Question

A massless rod S having length $2l$ has equal point masses attached to its two ends as shown in figure. The rod is rotating about an axis passing through its centre and making angle $\alpha$ with the axis. The magnitude of change of momentum of rod i.e. $\left|\begin{array}{c}\frac{dL}{dt}\end{array}\right|$ equals

• A. $2m{l}^3{\omega }^2\sin \theta \cdot \cos \theta$
• B. $m{l}^2{\omega }^2\cdot \sin 2\theta$
• C. $m{l}^2\sin 2\theta$
• D. $m^{1/2}{l}^{1/2}\omega \sin \theta \cdot \cos \theta$

Answer 1

The correct option is B $m{l}^2{\omega }^2\cdot \sin 2\theta$

We know, that rate of change of angular momentum is equal to the tirque acting on the system.

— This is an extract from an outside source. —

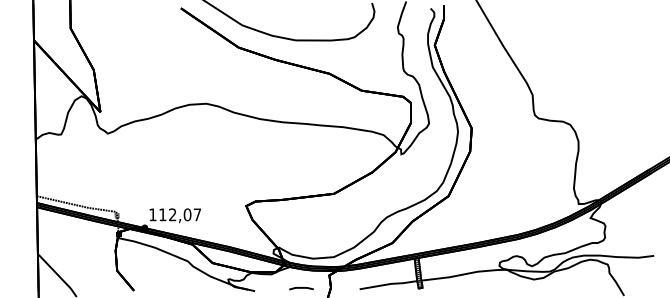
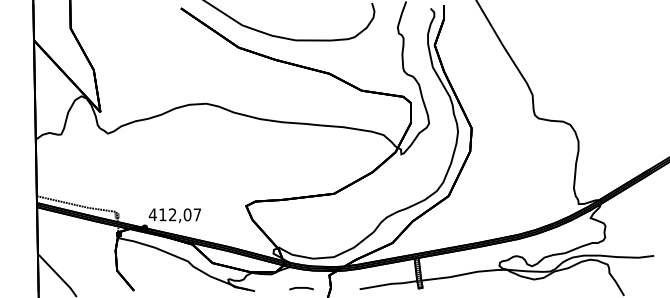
text at (152, 214): 112,07 -> 412,07
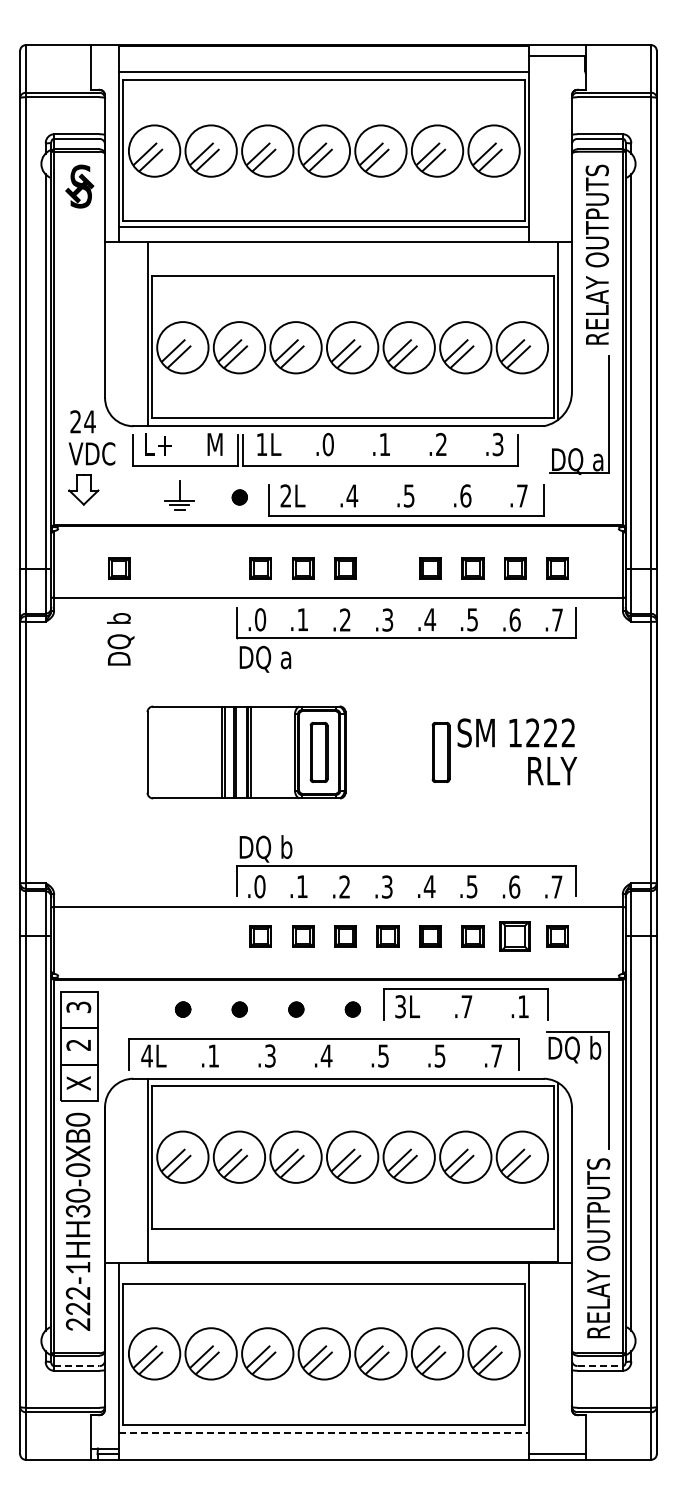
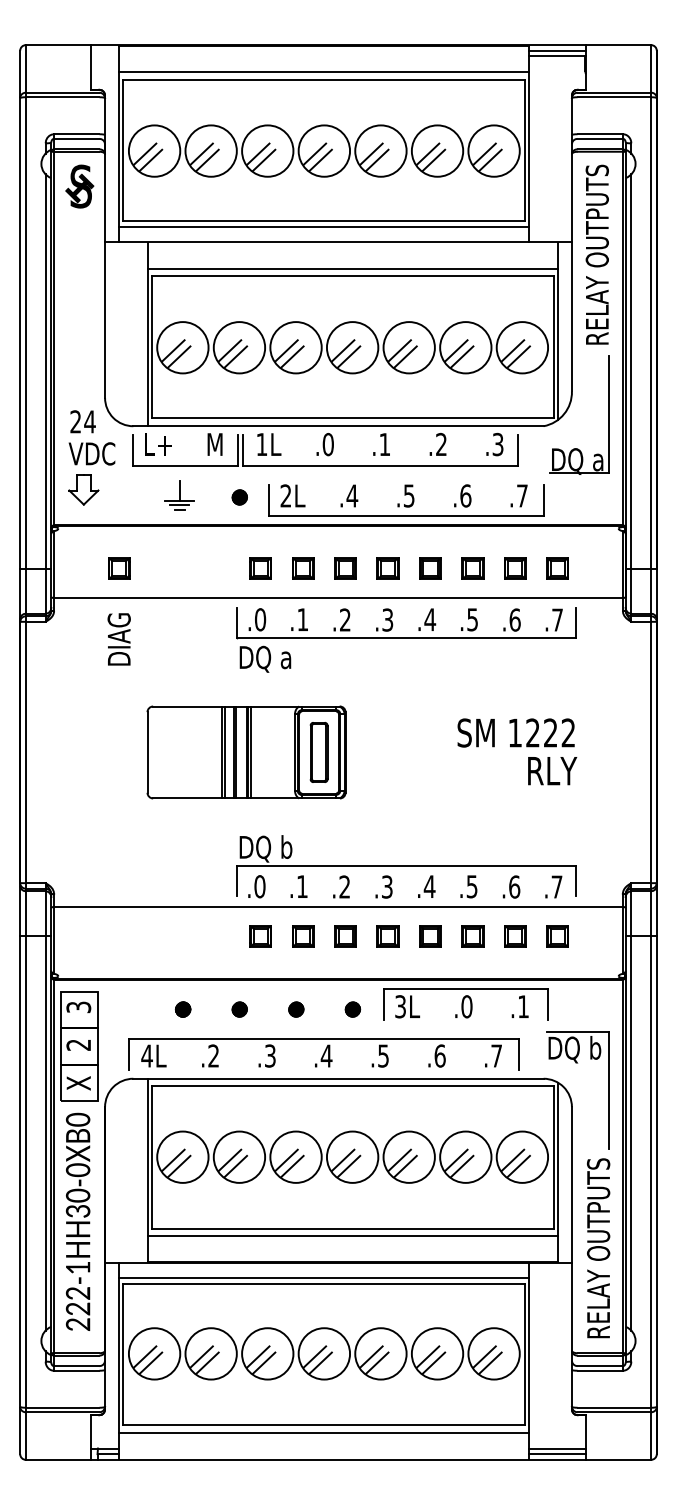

$\Rightarrow |\frac{dL}{dt}|=\tau$

From the figure, Force on the mass m is given as:

$F=mr{\omega }^2$ (Due to centipetal force)

$r=lSin\alpha$

$F=m\times lSin\alpha \times {\omega }^2$

$\Rightarrow \tau =r_{perpendicukar}\times F$

$r_{perpendicukar}=lCos\alpha$

$\Rightarrow \tau =lCos\alpha \times mlSin\alpha {\omega }^2$

$\Rightarrow \tau =m{l}^2{\omega }^{2}Sin\alpha Cos\alpha$

Total Torque due to both the masses is given by

${\tau }_{net}={\tau }_1+{\tau }_2=m{l}^2{\omega }^{2}Sin\alpha Cos\alpha +m{l}^2{\omega }^{2}Sin\alpha Cos\alpha$

$\Rightarrow {\tau }_{net}=2m{l}^2{\omega }^{2}Sin\alpha Cos\alpha =m{l}^2{\omega }^{2}Sin2\alpha$

$\therefore |\frac{dL}{dt}|={\tau }_{net}=m{l}^2{\omega }^{2}Sin2\alpha$

Hence, the correct answer is OPTION B.